Rand furnished them, and Ritter noted them down. The waitress wandered back to see if they wanted anything else; she gave a small squeak of surprise when she saw the two big six-shooters on the table. Rand and Ritter repeated their orders, and when she brought back the drinks, the Colt and the Leech & Rigdon were out of sight.
“The way I see it, everybody who’s within a light-year of this Rivers killing is trying to pin the medal on somebody else,” Ritter was saying. “The Lawrence girl was afraid young Jarrett had done it; right away, she sicced you onto Gillis. Gillis didn’t lose any time putting McKenna and Farnsworth onto Gresham. Gresham’s the only one who didn’t have a pasty ready; you’re supposed to dig one up for him. And Jarrett, the first chance he gets, introduces Umholtz.” He stared into his beer, as though he thought Ultimate Verity might be lurking somewhere under the suds. “Do you think it might be possible that Rivers bumped Fleming off, in spite of his getting killed later?” he asked.
“Anything’s possible,” Rand replied, “except where some structural contradiction is involved, like scoring thirteen with one throw of a pair of dice. Yes, he could have. The way the Flemings leave their garage open as long as any of the cars are out, anybody could have sneaked into the house from the garage, and gone up from the library to the gunroom. The only question in my mind is whether Rivers would have known about that. That lawsuit and criminal action that Fleming was going to start—and that’s been verified from sources independent of Goode—was a good sound motive. And say he took the Leech & Rigdon away, after leaving the Colt in Fleming’s hand; selling it to some collector who’d put it in with a hundred or so other pistols would be a good way of disposing of it. And I can understand his trying to buy the Colt, to get it out of circulation.” Rand sipped his Bourbon. “But that leaves us with the question of who killed Rivers, and why.”

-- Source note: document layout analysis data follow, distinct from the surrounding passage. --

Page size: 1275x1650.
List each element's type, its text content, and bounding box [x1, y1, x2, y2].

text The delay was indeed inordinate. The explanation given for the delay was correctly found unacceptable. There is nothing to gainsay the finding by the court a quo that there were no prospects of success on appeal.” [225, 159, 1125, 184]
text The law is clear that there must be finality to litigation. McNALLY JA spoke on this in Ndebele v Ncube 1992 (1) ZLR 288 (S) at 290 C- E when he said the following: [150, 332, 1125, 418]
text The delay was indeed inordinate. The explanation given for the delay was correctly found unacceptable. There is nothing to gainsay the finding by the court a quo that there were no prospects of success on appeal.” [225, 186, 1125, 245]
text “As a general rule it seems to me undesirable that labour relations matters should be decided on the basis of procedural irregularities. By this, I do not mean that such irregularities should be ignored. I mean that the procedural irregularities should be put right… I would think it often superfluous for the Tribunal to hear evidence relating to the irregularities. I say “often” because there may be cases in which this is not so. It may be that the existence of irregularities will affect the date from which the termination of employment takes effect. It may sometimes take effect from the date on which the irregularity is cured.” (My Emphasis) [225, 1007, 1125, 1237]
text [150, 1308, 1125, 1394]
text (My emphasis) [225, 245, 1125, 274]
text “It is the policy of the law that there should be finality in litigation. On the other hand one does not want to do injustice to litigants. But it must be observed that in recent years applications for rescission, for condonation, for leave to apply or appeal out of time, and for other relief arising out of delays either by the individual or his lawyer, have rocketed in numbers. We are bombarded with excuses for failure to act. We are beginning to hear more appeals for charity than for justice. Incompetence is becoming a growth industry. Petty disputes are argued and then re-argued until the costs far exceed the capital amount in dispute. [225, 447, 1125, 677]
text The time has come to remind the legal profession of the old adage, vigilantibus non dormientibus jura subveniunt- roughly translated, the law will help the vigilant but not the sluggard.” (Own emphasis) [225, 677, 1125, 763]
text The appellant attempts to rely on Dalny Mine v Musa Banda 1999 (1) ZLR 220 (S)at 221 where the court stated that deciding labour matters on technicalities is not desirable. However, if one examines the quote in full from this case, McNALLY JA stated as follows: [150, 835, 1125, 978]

“Well, because Fleming is dead—and it doesn’t matter whether he was murdered or died of old age—Walters starts robbing the collection. He sells the pistols to Rivers,” Ritter reconstructed. “And, as Rivers doesn’t want them around his shop till they’ve had time to cool off, he stores them with this Umholtz character, who seems to have been in plenty of crooked deals with Rivers in the past. The pistols are worth about ten grand, and nobody knows where they are but Rivers and Umholtz, and if Rivers drops dead all of a sudden, nobody will know where they are except Umholtz, and in a couple of years he can get them sold off and have the money all to himself.”
“Yes, Dave; that’s good sound murder, too. And Rivers would sit down and drink with Umholtz, and Umholtz could take that Mauser out of the rack right in front of Rivers and Rivers wouldn’t suspect a thing till it was too late. Of course, it depends upon two unverified assumptions: One, that the pistols were sold to Rivers, and, two, that Rivers stored them with Umholtz.”